Named joint coordinates
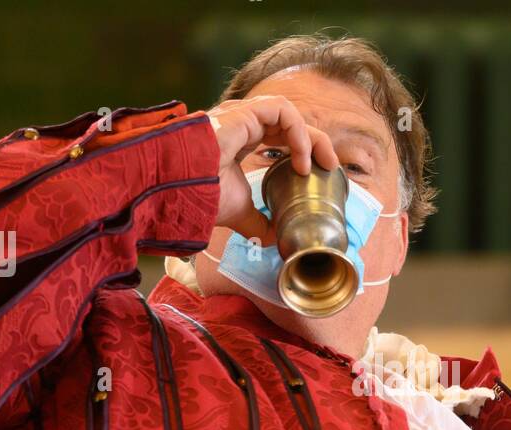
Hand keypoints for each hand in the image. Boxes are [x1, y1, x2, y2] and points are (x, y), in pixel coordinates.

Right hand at [208, 96, 337, 239]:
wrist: (180, 189)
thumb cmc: (200, 196)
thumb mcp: (239, 213)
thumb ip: (258, 223)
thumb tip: (276, 239)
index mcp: (240, 140)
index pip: (279, 135)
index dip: (302, 150)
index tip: (315, 173)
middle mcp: (241, 123)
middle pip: (289, 123)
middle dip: (315, 143)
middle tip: (331, 166)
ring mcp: (241, 115)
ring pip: (289, 114)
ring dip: (310, 137)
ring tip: (320, 164)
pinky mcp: (243, 112)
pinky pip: (282, 110)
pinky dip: (298, 132)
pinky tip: (301, 159)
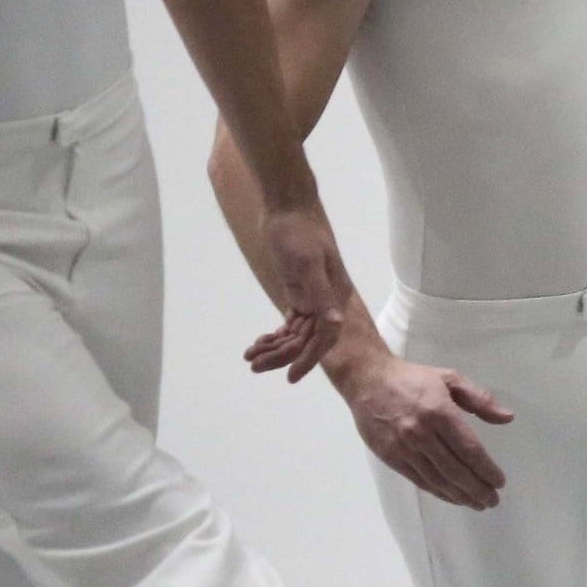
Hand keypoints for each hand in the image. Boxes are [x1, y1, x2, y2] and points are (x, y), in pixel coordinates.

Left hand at [243, 200, 356, 380]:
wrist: (288, 209)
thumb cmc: (298, 232)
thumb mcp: (307, 263)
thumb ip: (321, 294)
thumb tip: (335, 323)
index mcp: (332, 296)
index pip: (324, 337)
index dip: (308, 359)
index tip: (291, 378)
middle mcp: (325, 302)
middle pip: (306, 340)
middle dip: (282, 356)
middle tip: (254, 366)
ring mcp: (312, 299)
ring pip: (296, 335)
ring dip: (275, 348)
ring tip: (250, 357)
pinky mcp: (300, 294)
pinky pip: (291, 324)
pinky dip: (276, 335)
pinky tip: (259, 342)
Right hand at [337, 349, 513, 509]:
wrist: (367, 381)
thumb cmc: (412, 379)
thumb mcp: (450, 379)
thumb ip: (481, 399)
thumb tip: (508, 418)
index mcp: (439, 413)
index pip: (469, 449)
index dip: (486, 469)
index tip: (499, 481)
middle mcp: (422, 434)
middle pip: (455, 470)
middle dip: (477, 489)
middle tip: (493, 500)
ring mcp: (404, 448)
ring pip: (437, 480)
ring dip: (459, 496)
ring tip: (477, 503)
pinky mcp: (391, 458)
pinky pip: (419, 480)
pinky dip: (438, 492)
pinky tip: (452, 497)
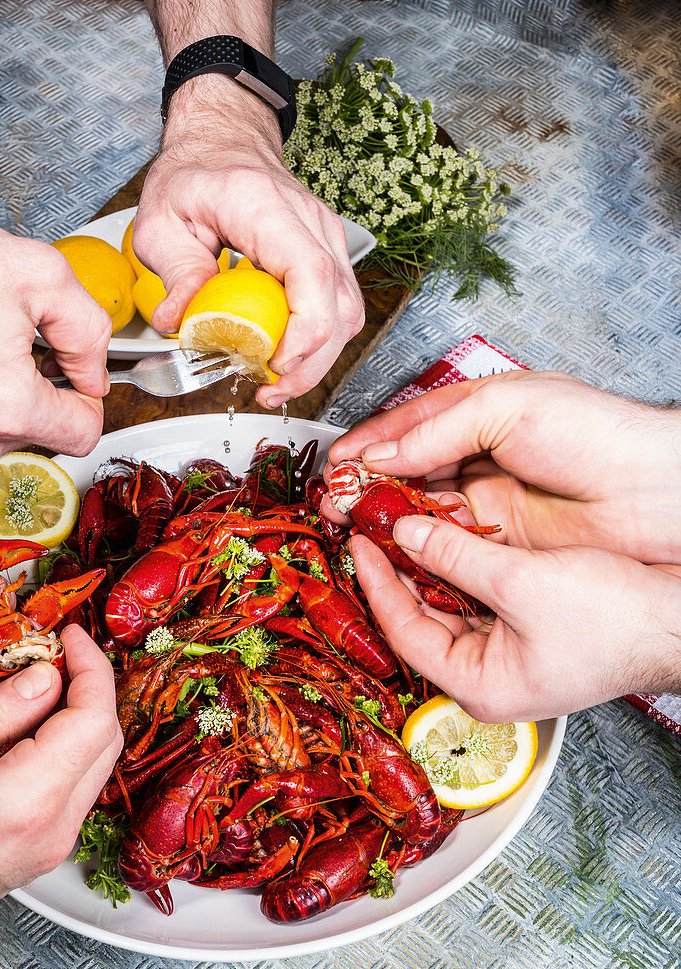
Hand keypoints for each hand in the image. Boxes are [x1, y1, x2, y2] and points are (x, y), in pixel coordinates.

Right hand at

▸ Instructions to follow: One number is all the reply should hold: how many lines in these records include the word "ring".

▸ Expected answer: 12